━━ Text section ━━

CSS never recommended float/clear as an alternative to table-based layout. CSS had ‘display:table’ for when you needed a tabular layout without the semantic baggage of the table-tag.
CSS, as in "CSS evangelists", influential web designers, guidelines in web development resources, books, and so on, recommended and advocated for the use of clear/float.
You might not have been there, but float layout was a big thing back then, and everybody was guilt-pressured to use that - neither tables, nor "display: table" (which was used by some, but also discouraged).
You are probably remembering advice from the dark age of IE6 dominance where display:table was not well supported. I have also seen advice againt using html tables in the early days of mobile browsers since they handled them badly.
The problem is people forget context. The advice “dont use tables <in this specific context under these specific constraints>” is remembered as “tables are bad, never use tables or anything which remotely looks like a table”.
'display: table' wasn't consistently supported and '<table>' for layout caused issues for screen readers because they (rightfully) expected content that's tabular in nature.

━━━

- Assigned task 1:
Decide whether each statement below agrees with the discussion of CSS layout. Answer yes or no, and quote the deciding words from the text.
(a) The discussion says display:table was not well supported when IE6 dominated.
(b) One comment says early mobile browsers handled HTML tables well.
(c) The discussion says using <table> for layout caused problems for screen readers.
- Assigned task 2:
Carry the discussion of CSS layout forward from its last sentence.

━━ Excerpted data ━━

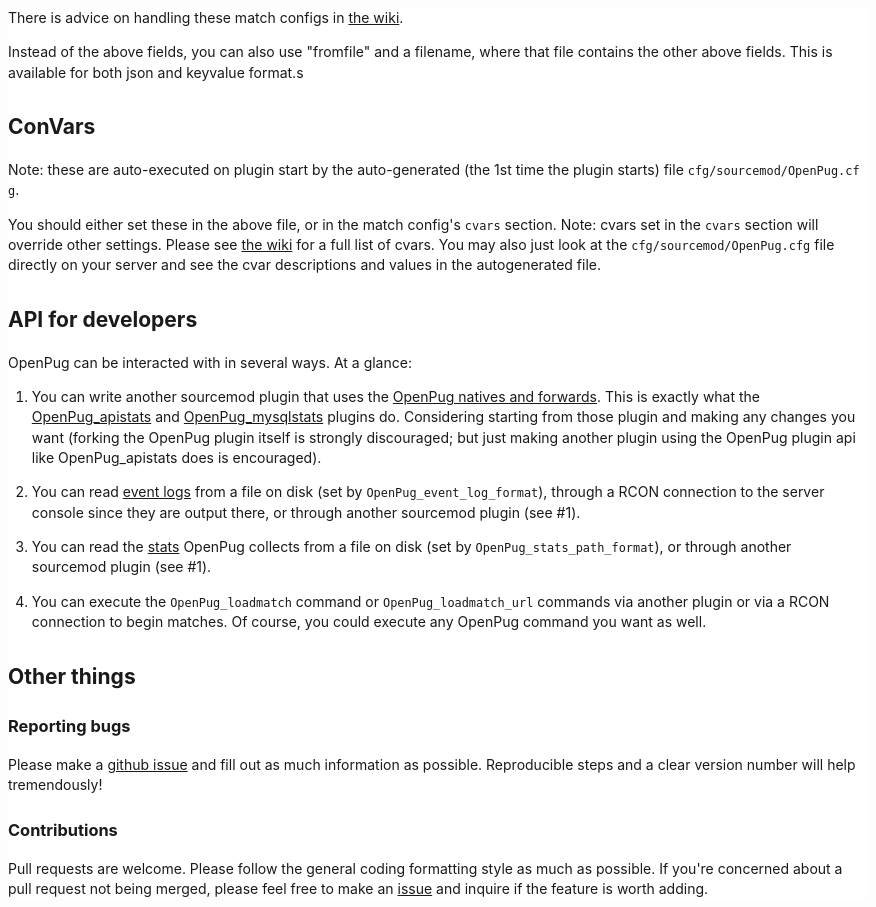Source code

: There is advice on handling these match configs in [the wiki](https://github.com/splewis/OpenPug/wiki/Managing-match-configs).

Instead of the above fields, you can also use "fromfile" and a filename, where that file contains the other above fields. This is available for both json and keyvalue format.s

## ConVars
Note: these are auto-executed on plugin start by the auto-generated (the 1st time the plugin starts) file ``cfg/sourcemod/OpenPug.cfg``.

You should either set these in the above file, or in the match config's ``cvars`` section. Note: cvars set in the ``cvars`` section will override other settings. Please see [the wiki](https://github.com/splewis/OpenPug/wiki/Full-list-of-OpenPug-cvars) for a full list of cvars. You may also just look at the ``cfg/sourcemod/OpenPug.cfg`` file directly on your server and see the cvar descriptions and values in the autogenerated file.

## API for developers

OpenPug can be interacted with in several ways. At a glance:

1. You can write another sourcemod plugin that uses the [OpenPug natives and forwards](scripting/include/OpenPug.inc). This is exactly what the [OpenPug_apistats](scripting/OpenPug_apistats.sp) and [OpenPug_mysqlstats](OpenPug_mysqlstats.sp) plugins do. Considering starting from those plugin and making any changes you want (forking the OpenPug plugin itself is strongly discouraged; but just making another plugin using the OpenPug plugin api like OpenPug_apistats does is encouraged).

1. You can read [event logs](https://github.com/splewis/OpenPug/wiki/Event-logs) from a file on disk (set by ``OpenPug_event_log_format``), through a RCON
connection to the server console since they are output there, or through another sourcemod plugin (see #1).

1. You can read the [stats](https://github.com/splewis/OpenPug/wiki/Stats-system) OpenPug collects from a file on disk (set by ``OpenPug_stats_path_format``), or through another sourcemod plugin (see #1).

1. You can execute the ``OpenPug_loadmatch`` command or ``OpenPug_loadmatch_url`` commands via another plugin or via a RCON connection to begin matches. Of course, you could execute any OpenPug command you want as well.

## Other things

### Reporting bugs

Please make a [github issue](https://github.com/splewis/OpenPug/issues) and fill out as much information as possible. Reproducible steps and a clear version number will help tremendously!

### Contributions

Pull requests are welcome. Please follow the general coding formatting style as much as possible. If you're concerned about a pull request not being merged, please feel free to make an  [issue](https://github.com/splewis/OpenPug/issues) and inquire if the feature is worth adding.
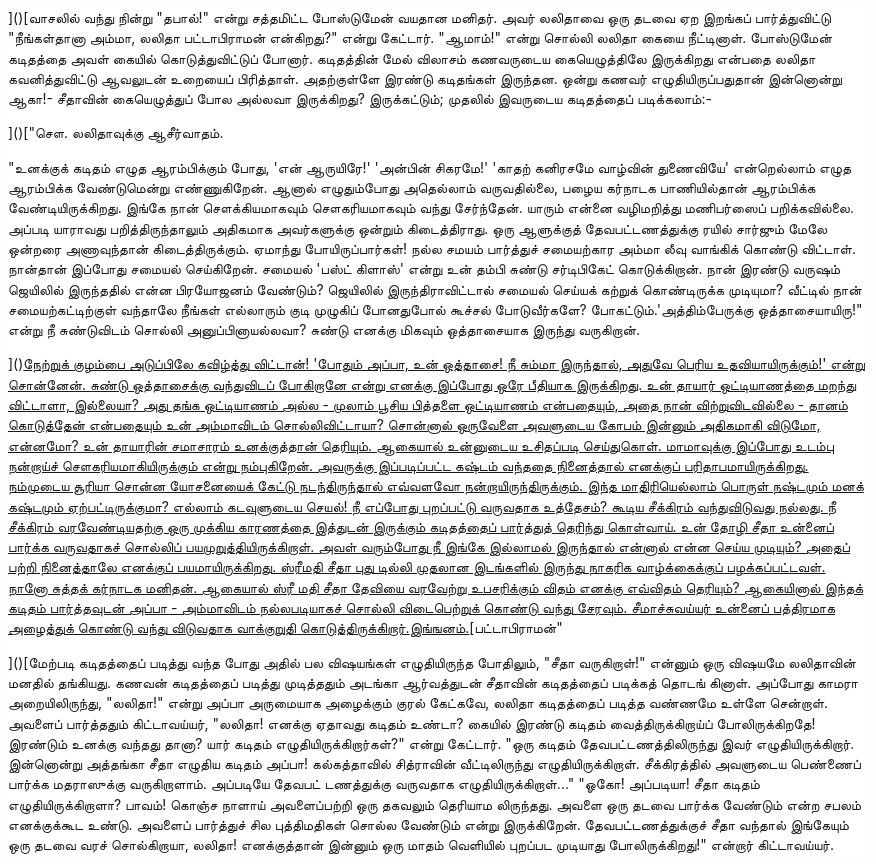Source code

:   

]()[வாசலில் வந்து நின்று "தபால்!" என்று சத்தமிட்ட போஸ்டுமேன் வயதான மனிதர். அவர் லலிதாவை ஒரு தடவை ஏற இறங்கப் பார்த்துவிட்டு "நீங்கள்தானா அம்மா, லலிதா பட்டாபிராமன் என்கிறது?" என்று கேட்டார். "ஆமாம்!" என்று சொல்லி லலிதா கையை நீட்டினாள். போஸ்டுமேன் கடிதத்தை அவள் கையில் கொடுத்துவிட்டுப் போனார். கடிதத்தின் மேல் விலாசம் கணவருடைய கையெழுத்திலே இருக்கிறது என்பதை லலிதா கவனித்துவிட்டு ஆவலுடன் உறையைப் பிரித்தாள். அதற்குள்ளே இரண்டு கடிதங்கள் இருந்தன. ஒன்று கணவர் எழுதியிருப்பதுதான் இன்னொன்று ஆகா!- சீதாவின் கையெழுத்துப் போல அல்லவா இருக்கிறது? இருக்கட்டும்; முதலில் இவருடைய கடிதத்தைப் படிக்கலாம்:-  

  

]()["சௌ. லலிதாவுக்கு ஆசீர்வாதம்.  

"உனக்குக் கடிதம் எழுத ஆரம்பிக்கும் போது, 'என் ஆருயிரே!' 'அன்பின் சிகரமே!' 'காதற் கனிரசமே வாழ்வின் துணைவியே' என்றெல்லாம் எழுத ஆரம்பிக்க வேண்டுமென்று எண்ணுகிறேன். ஆனால் எழுதும்போது அதெல்லாம் வருவதில்லை, பழைய கர்நாடக பாணியில்தான் ஆரம்பிக்க வேண்டியிருக்கிறது. இங்கே நான் சௌக்கியமாகவும் சௌகரியமாகவும் வந்து சேர்ந்தேன். யாரும் என்னை வழிமறித்து மணிபர்ஸைப் பறிக்கவில்லை. அப்படி யாராவது பறித்திருந்தாலும் அதிகமாக அவர்களுக்கு ஒன்றும் கிடைத்திராது. ஒரு ஆளுக்குத் தேவபட்டணத்துக்கு ரயில் சார்ஜும் மேலே ஒன்றரை அணாவுந்தான் கிடைத்திருக்கும். ஏமாந்து போயிருப்பார்கள்! நல்ல சமயம் பார்த்துச் சமையற்கார அம்மா லீவு வாங்கிக் கொண்டு விட்டாள். நான்தான் இப்போது சமையல் செய்கிறேன். சமையல் 'பஸ்ட் கிளாஸ்' என்று உன் தம்பி சுண்டு சர்டிபிகேட் கொடுக்கிறான். நான் இரண்டு வருஷம் ஜெயிலில் இருந்ததில் என்ன பிரயோஜனம் வேண்டும்? ஜெயிலில் இருந்திராவிட்டால் சமையல் செய்யக் கற்றுக் கொண்டிருக்க முடியுமா? வீட்டில் நான் சமையற்கட்டிற்குள் வந்தாலே நீங்கள் எல்லாரும் குடி முழுகிப் போனதுபோல் கூச்சல் போடுவீர்களே? போகட்டும்.'அத்திம்பேருக்கு ஒத்தாசையாயிரு!" என்று நீ சுண்டுவிடம் சொல்லி அனுப்பினாயல்லவா? சுண்டு எனக்கு மிகவும் ஒத்தாசையாக இருந்து வருகிறான்.  

  

]()[நேற்றுக் குழம்பை அடுப்பிலே கவிழ்த்து விட்டான்! 'போதும் அப்பா, உன் ஒத்தாசை! நீ சும்மா இருந்தால், அதுவே பெரிய உதவியாயிருக்கும்!' என்று சொன்னேன். சுண்டு ஒத்தாசைக்கு வந்துவிடப் போகிறானே என்று எனக்கு இப்போது ஒரே பீதியாக இருக்கிறது. உன் தாயார் ஒட்டியாணத்தை மறந்து விட்டாளா, இல்லையா? அது தங்க ஒட்டியாணம் அல்ல - முலாம் பூசிய பித்தளை ஒட்டியாணம் என்பதையும், அதை நான் விற்றுவிடவில்லை - தானம் கொடுத்தேன் என்பதையும் உன் அம்மாவிடம் சொல்லிவிட்டாயா? சொன்னால் ஒருவேளை அவளுடைய கோபம் இன்னும் அதிகமாகி விடுமோ, என்னமோ? உன் தாயாரின் சமாசாரம் உனக்குத்தான் தெரியும். ஆகையால் உன்னுடைய உசிதப்படி செய்துகொள். மாமாவுக்கு இப்போது உடம்பு நன்றாய்ச் சௌகரியமாகியிருக்கும் என்று நம்புகிறேன். அவருக்கு இப்படிப்பட்ட கஷ்டம் வந்ததை நினைத்தால் எனக்குப் பரிதாபமாயிருக்கிறது. நம்முடைய சூரியா சொன்ன யோசனையைக் கேட்டு நடந்திருந்தால் எவ்வளவோ நன்றாயிருந்திருக்கும். இந்த மாதிரியெல்லாம் பொருள் நஷ்டமும் மனக் கஷ்டமும் ஏற்பட்டிருக்குமா? எல்லாம் கடவுளுடைய செயல்! நீ எப்போது புறப்பட்டு வருவதாக உத்தேசம்? கூடிய சீக்கிரம் வந்துவிடுவது நல்லது. நீ சீக்கிரம் வரவேண்டியதற்கு ஒரு முக்கிய காரணத்தை இத்துடன் இருக்கும் கடிதத்தைப் பார்த்துத் தெரிந்து கொள்வாய். உன் தோழி சீதா உன்னைப் பார்க்க வருவதாகச் சொல்லிப் பயமுறுத்தியிருக்கிறாள். அவள் வரும்போது நீ இங்கே இல்லாமல் இருந்தால் என்னால் என்ன செய்ய முடியும்? அதைப் பற்றி நினைத்தாலே எனக்குப் பயமாயிருக்கிறது. ஸ்ரீமதி சீதா புது டில்லி முதலான இடங்களில் இருந்து நாகரிக வாழ்க்கைக்குப் பழக்கப்பட்டவள். நானோ சுத்தக் கர்நாடக மனிதன். ஆகையால் ஸ்ரீ மதி சீதா தேவியை வரவேற்று உபசரிக்கும் விதம் எனக்கு எவ்விதம் தெரியும்? ஆகையினால் இந்தக் கடிதம் பார்த்தவுடன் அப்பா - அம்மாவிடம் நல்லபடியாகச் சொல்லி விடைபெற்றுக் கொண்டு வந்து சேரவும். சீமாச்சுவய்யர் உன்னைப் பத்திரமாக அழைத்துக் கொண்டு வந்து விடுவதாக வாக்குறுதி கொடுத்திருக்கிறார்.]()[இங்ஙனம்.]()[பட்டாபிராமன்"  

  

]()[மேற்படி கடிதத்தைப் படித்து வந்த போது அதில் பல விஷயங்கள் எழுதியிருந்த போதிலும், "சீதா வருகிறாள்!" என்னும் ஒரு விஷயமே லலிதாவின் மனதில் தங்கியது. கணவன் கடிதத்தைப் படித்து முடித்ததும் அடங்கா ஆர்வத்துடன் சீதாவின் கடிதத்தைப் படிக்கத் தொடங் கினாள். அப்போது காமரா அறையிலிருந்து, "லலிதா!" என்று அப்பா அருமையாக அழைக்கும் குரல் கேட்கவே, லலிதா கடிதத்தைப் படித்த வண்ணமே உள்ளே சென்றாள். அவளைப் பார்த்ததும் கிட்டாவய்யர், "லலிதா! எனக்கு ஏதாவது கடிதம் உண்டா? கையில் இரண்டு கடிதம் வைத்திருக்கிறாய்ப் போலிருக்கிறதே! இரண்டும் உனக்கு வந்தது தானா? யார் கடிதம் எழுதியிருக்கிறார்கள்?" என்று கேட்டார். "ஒரு கடிதம் தேவபட்டணத்திலிருந்து இவர் எழுதியிருக்கிறார். இன்னொன்று அத்தங்கா சீதா எழுதிய கடிதம் அப்பா! கல்கத்தாவில் சித்ராவின் வீட்டிலிருந்து எழுதியிருக்கிறாள். சீக்கிரத்தில் அவளுடைய பெண்ணைப் பார்க்க மதராஸுக்கு வருகிறாளாம். அப்படியே தேவபட் டணத்துக்கு வருவதாக எழுதியிருக்கிறாள்..." "ஓகோ! அப்படியா! சீதா கடிதம் எழுதியிருக்கிறாளா? பாவம்! கொஞ்ச நாளாய் அவளைப்பற்றி ஒரு தகவலும் தெரியாம லிருந்தது. அவளை ஒரு தடவை பார்க்க வேண்டும் என்ற சபலம் எனக்குக்கூட உண்டு. அவளைப் பார்த்துச் சில புத்திமதிகள் சொல்ல வேண்டும் என்று இருக்கிறேன். தேவபட்டணத்துக்குச் சீதா வந்தால் இங்கேயும் ஒரு தடவை வரச் சொல்கிறாயா, லலிதா! எனக்குத்தான் இன்னும் ஒரு மாதம் வெளியில் புறப்பட முடியாது போலிருக்கிறது!" என்றார் கிட்டாவய்யர்.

━━━

- Task output 1:
(a) Yes: "the dark age of IE6 dominance where display:table was not well supported."
(b) No: "early days of mobile browsers since they handled them badly."
(c) Yes: "'<table>' for layout caused issues for screen readers"

- Task output 2:
Nobody was guilt-pressured into using floats. You might say some were guilt-pressured into writing accessible web sites but that is a significant destinction. Many public/government web sites were mandated by law to be accessible, so many developers had to write accessible html whether they liked it or not.
Of course for your personal Tranformers fan site you can use html tables to your hearts desire. Nobody is likely to complain.
But most web-design focused media is targeted professionals for whom it is a necesssary skill to be able to design pages which look good for most users and is accessible. During the dark age of IE6 it was necessary for developers to know and use a large array of hacks (including the abuse of floats) to achive this.
What, no? I did a lot of web development in those days and read a lot of blogs. You just needed to filter out anyone who was obviously over-opinionated and lacked any nuance. Most pragmatic people used tables and didn't feel guilty about it. If you delivered working software with a decent UX, why on earth would you care what some shouty internet person said??
Oof - I didn't know that. Kind of a weird requirement, were/are screen readers rendered so ineffective by the content being in a table as opposed to in divs?
Not inneffective as such, it just presented a confusing user experience because the screen reader would assume the table represented data structured in two dimensions and e.g present navigation options for going cellwise left/right and up/down.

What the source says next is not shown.